I find this so sad yet so common. When life goes wrong, we tend to ask, “God, where are You in this?” When our minds drift to unholy thoughts, we cannot expect anything from the hand of God. James 1:5-7 tells us: If any of you lacks wisdom, he should ask God, who gives generously to all without finding fault, and it will be given to him. But when he asks, he must believe and not doubt, because he who doubts is like a wave of the sea, blown and tossed by the wind. That man should not think he will receive anything from the Lord; he is a double-minded man and unstable in all he does.
If this is where you are today, I pray that God will restore your confidence in Him, and that you will recognize His greatness and power daily in all areas of your life. I pray that God will bring to your heart a renewed and unshakable spirit, one that completely believes without wavering in God’s sovereign plan. Regardless of what Satan desires for you to believe, regardless of world events or personal issues you may be dealing with, you must believe God is good and He is good all the time. I write this not just for you; this is also the reminder I need for myself today.
Several years ago, I experienced one of the most challenging trials of my life, one that really came out of left field. Thank God it only lasted nine months, although it felt much longer. At times I look back and wonder that if I had had more confidence in God’s goodness and in His perfect plan, if perhaps the duration of my trial could have been substantially shortened. Most assuredly I would have gone through much less anxiety.
Although I was in God’s word every chance I had, although I was on my hands and knees praying day and night, although I had countless family and friends praying, my mind struggled with constant doubt of God’s goodness with this particular trial. At the time I could not fathom one good thing that could come from it.
My saving grace was visualizing and meditating on a day when God would fulfill His promises to me, and it would all come to an end.
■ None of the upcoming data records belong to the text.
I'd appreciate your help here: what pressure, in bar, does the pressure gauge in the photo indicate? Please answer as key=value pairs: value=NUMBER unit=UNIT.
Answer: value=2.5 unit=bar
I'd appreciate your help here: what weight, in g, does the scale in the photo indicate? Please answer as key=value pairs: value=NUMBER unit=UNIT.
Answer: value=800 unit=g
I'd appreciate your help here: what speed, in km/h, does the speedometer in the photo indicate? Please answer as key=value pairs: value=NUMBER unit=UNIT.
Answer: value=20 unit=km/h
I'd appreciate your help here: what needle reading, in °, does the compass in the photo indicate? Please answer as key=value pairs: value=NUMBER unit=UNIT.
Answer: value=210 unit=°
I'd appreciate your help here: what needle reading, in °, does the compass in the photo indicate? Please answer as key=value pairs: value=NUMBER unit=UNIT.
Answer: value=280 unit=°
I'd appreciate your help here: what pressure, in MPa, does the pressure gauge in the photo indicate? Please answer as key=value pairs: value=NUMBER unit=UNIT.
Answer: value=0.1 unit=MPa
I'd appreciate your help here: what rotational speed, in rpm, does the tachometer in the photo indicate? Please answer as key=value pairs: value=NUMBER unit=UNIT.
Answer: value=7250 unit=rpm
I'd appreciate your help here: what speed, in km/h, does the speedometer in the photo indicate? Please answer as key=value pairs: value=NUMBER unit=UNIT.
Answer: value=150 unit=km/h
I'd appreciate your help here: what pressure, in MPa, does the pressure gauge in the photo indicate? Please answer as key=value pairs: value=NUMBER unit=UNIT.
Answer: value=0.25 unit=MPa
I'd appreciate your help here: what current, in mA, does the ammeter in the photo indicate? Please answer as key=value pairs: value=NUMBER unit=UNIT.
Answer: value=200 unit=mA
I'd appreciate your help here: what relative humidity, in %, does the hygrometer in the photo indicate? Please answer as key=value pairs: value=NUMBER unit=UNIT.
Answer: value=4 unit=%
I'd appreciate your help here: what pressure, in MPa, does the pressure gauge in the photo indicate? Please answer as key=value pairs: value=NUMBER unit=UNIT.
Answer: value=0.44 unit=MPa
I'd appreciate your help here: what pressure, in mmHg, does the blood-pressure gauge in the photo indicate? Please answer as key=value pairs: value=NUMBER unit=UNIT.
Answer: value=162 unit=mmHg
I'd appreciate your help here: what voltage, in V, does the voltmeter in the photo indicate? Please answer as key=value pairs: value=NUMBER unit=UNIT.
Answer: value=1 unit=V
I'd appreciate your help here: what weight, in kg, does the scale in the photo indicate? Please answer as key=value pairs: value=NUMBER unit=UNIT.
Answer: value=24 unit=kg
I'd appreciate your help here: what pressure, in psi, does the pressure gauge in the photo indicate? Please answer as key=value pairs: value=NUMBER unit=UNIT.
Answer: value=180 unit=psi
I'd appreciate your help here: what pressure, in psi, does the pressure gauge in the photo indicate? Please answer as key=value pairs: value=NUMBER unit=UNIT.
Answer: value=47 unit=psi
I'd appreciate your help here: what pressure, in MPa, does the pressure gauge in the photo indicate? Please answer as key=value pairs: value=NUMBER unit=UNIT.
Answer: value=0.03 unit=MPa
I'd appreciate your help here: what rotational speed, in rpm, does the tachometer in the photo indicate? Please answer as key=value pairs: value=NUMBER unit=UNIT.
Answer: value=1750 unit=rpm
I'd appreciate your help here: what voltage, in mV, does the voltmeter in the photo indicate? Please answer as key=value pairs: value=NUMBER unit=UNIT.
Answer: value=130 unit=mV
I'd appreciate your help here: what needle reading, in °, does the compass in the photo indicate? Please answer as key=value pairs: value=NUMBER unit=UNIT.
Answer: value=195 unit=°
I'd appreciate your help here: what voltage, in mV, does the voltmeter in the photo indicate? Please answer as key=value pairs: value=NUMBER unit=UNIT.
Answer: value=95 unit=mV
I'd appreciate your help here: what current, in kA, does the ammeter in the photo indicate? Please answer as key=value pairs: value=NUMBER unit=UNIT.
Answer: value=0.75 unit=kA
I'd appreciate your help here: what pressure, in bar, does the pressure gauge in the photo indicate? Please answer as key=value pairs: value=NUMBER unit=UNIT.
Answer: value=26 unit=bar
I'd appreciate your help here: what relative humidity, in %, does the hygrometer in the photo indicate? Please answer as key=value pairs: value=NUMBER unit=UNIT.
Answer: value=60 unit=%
Obviously, the Lord didn’t tell me when this would occur, but I believe the Holy Spirit gave a clear picture to my heart and mind to bring me comfort and hope.
My son and daughter-in-law’s wedding had been scheduled a few months prior to the beginning of this difficult time. During this trial I would quote scripture that would affirm belief in what I was praying, and not doubting that I would receive. I would constantly envision my husband and me at my son’s wedding. I would picture us dancing together and celebrating their beautiful day with light and carefree hearts. It became so real to me that I could almost feel the relief and almost taste the goodness of God. Guess what? The hope and desire of my heart did in fact become reality, exactly two weeks prior to my son’s big day!
When my doubts (or should I say Satan) crept back into my thoughts, I recalled God’s promises of goodness in His written word, and then I would replay those words in my mind over and over. Some might call it daydreaming, but I now know it was a work of the Spirit. That beautiful day in September finally arrived. We danced without the weight of the world on our shoulders! We joyfully celebrated! My thoughts as I lived out my hopes and dreams were, “How could I have ever doubted your goodness, Lord?”
We are all experiencing challenging times. And just like with my situation, we can all wake up one morning, and it will all be over. I was just a phone call away from all of it being done, just like that. Today I have been asking God to show me what the other side of our country’s crises will look like. Perhaps you can start asking the spirit of God for a glimpse of His goodness, a picture in your mind of what you hope and pray life will look like for you in the next year. It isn’t a matter of being presumptuous as some may think, it is called unhindered faith!
May the God of hope fill you with all joy and peace in believing, so that by the power of the Holy Spirit you may abound in hope.
2 Corinthians 4:17
The sufferings of this present time are not worth comparing with the glory that is to be revealed to us.
Oh Lord, you are my God. I will exalt you and praise your name; for in perfect faithfulness you have done marvelous things, things planned long ago.
Psalm 69:22, 27
Let their own table before them become a snare, and when they are at peace, let it become a trap. Add to them punishment upon punishment, may they have no acquittal from you.
The Lord invites us to come to Him boldly. It is not arrogant or demanding of us to do so. It is purely the confidence a child has in a loving father. It is boldly believing He walks with us; He fights for us; He carefully guides us. And best of all He is never wrong. A holy and just God is always PRECISELY right. His plan is always perfect. We need to trust the almighty Planner, and may we find ourselves soon living out our dreams and dancing to the sounds of our beautiful life!
Lord may we come to You in the name of the One by whom all things were created, both visible and invisible. Give us a nature that continually senses your goodness and give us the eyes and minds to be able to picture it. Amen.